Content starts
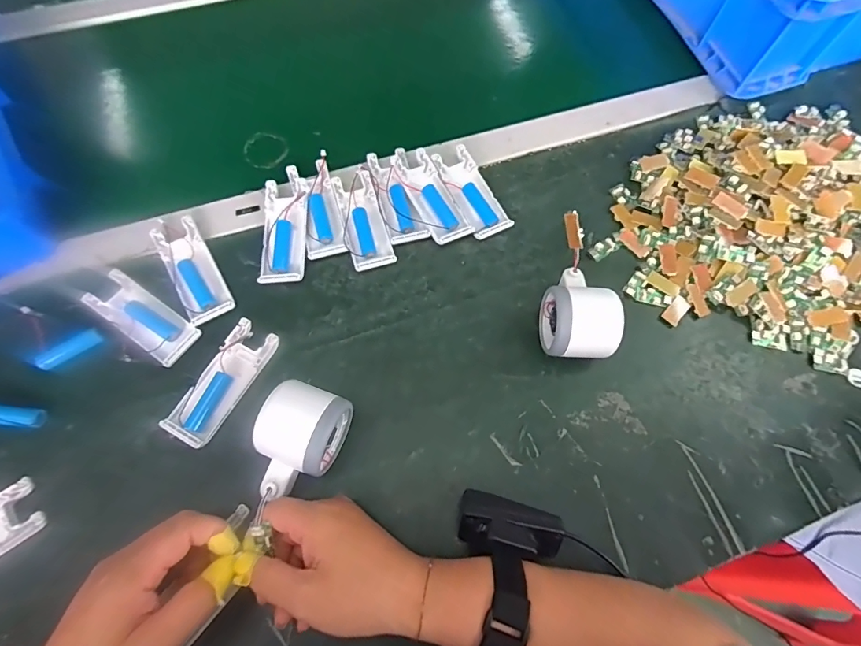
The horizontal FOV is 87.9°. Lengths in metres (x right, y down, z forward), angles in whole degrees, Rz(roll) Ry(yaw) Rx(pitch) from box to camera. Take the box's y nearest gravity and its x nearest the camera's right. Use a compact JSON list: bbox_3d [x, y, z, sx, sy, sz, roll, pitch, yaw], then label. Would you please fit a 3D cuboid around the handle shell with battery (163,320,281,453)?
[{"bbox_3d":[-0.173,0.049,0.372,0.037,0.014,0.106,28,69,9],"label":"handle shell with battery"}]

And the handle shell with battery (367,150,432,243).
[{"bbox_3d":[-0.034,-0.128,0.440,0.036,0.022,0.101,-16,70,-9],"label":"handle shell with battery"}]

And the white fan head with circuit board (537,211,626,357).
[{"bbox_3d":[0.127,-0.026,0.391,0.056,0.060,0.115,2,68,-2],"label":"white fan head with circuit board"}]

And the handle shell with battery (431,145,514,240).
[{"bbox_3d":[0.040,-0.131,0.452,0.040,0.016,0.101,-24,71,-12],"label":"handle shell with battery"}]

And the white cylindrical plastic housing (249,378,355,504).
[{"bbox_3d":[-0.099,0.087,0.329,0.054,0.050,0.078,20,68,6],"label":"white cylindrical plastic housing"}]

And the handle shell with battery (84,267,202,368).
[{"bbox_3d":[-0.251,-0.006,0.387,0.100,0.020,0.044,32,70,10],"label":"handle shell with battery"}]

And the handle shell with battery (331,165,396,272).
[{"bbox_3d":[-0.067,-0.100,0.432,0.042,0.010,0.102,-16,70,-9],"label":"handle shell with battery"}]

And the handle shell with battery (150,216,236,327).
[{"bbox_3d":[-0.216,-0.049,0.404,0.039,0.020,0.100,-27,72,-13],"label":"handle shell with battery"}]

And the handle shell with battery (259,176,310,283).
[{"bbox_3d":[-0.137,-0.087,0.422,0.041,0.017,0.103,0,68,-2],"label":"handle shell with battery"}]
Content ends
Content starts
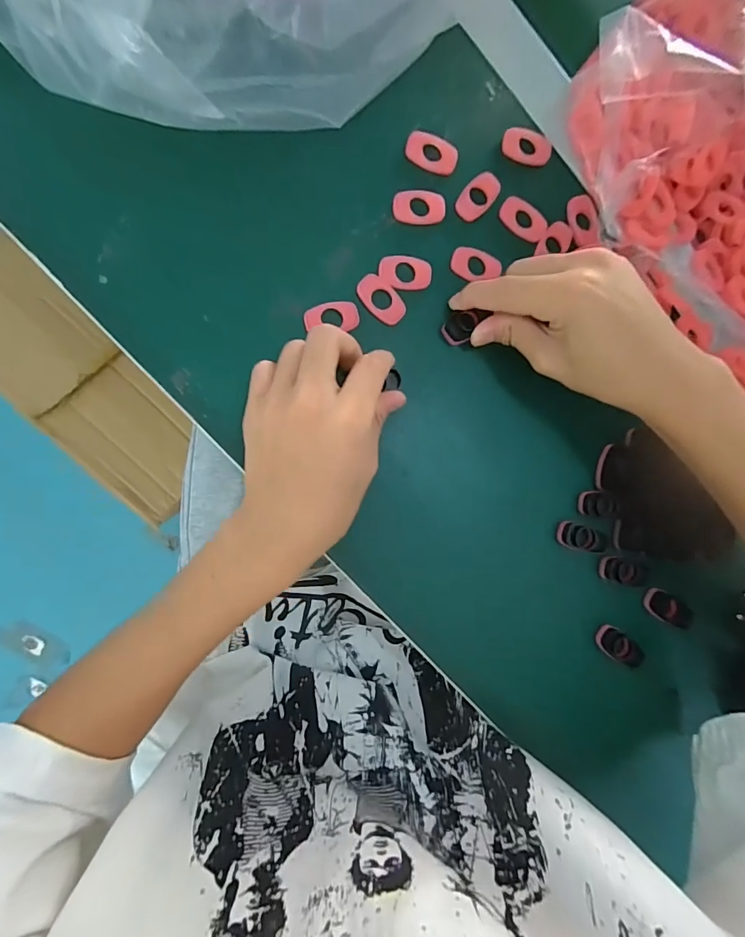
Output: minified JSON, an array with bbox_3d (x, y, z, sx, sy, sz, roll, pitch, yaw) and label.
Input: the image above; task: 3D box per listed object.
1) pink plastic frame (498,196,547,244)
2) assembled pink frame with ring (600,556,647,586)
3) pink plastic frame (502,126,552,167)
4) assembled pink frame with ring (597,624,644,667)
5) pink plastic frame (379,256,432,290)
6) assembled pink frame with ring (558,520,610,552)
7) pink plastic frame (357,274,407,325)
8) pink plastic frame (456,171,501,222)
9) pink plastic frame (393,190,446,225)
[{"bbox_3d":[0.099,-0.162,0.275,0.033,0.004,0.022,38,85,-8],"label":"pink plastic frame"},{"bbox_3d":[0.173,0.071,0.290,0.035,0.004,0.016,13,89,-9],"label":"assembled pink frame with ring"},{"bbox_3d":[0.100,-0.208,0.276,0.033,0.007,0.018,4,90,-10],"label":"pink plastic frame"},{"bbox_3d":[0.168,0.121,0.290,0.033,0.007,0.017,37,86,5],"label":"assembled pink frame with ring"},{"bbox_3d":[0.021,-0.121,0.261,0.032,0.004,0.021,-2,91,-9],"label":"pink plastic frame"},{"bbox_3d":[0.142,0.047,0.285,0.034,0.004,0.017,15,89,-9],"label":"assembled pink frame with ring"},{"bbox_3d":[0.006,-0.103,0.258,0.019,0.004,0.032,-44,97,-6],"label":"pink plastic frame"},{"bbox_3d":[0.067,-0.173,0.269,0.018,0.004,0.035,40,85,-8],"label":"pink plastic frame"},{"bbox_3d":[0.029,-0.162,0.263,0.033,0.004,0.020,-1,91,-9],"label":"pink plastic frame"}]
Content ends
▸ **WORK ORDER**
Please reproduce exactly the lines in the listing above from the one containing "Output: minified JSON, an" through the one containing "8) pink plastic frame (456,171,501,222)", both included, and nothing more.

▸ **PROBLEM SOLUTION**
Output: minified JSON, an array with bbox_3d (x, y, z, sx, sy, sz, roll, pitch, yaw) and label.
Input: the image above; task: 3D box per listed object.
1) pink plastic frame (498,196,547,244)
2) assembled pink frame with ring (600,556,647,586)
3) pink plastic frame (502,126,552,167)
4) assembled pink frame with ring (597,624,644,667)
5) pink plastic frame (379,256,432,290)
6) assembled pink frame with ring (558,520,610,552)
7) pink plastic frame (357,274,407,325)
8) pink plastic frame (456,171,501,222)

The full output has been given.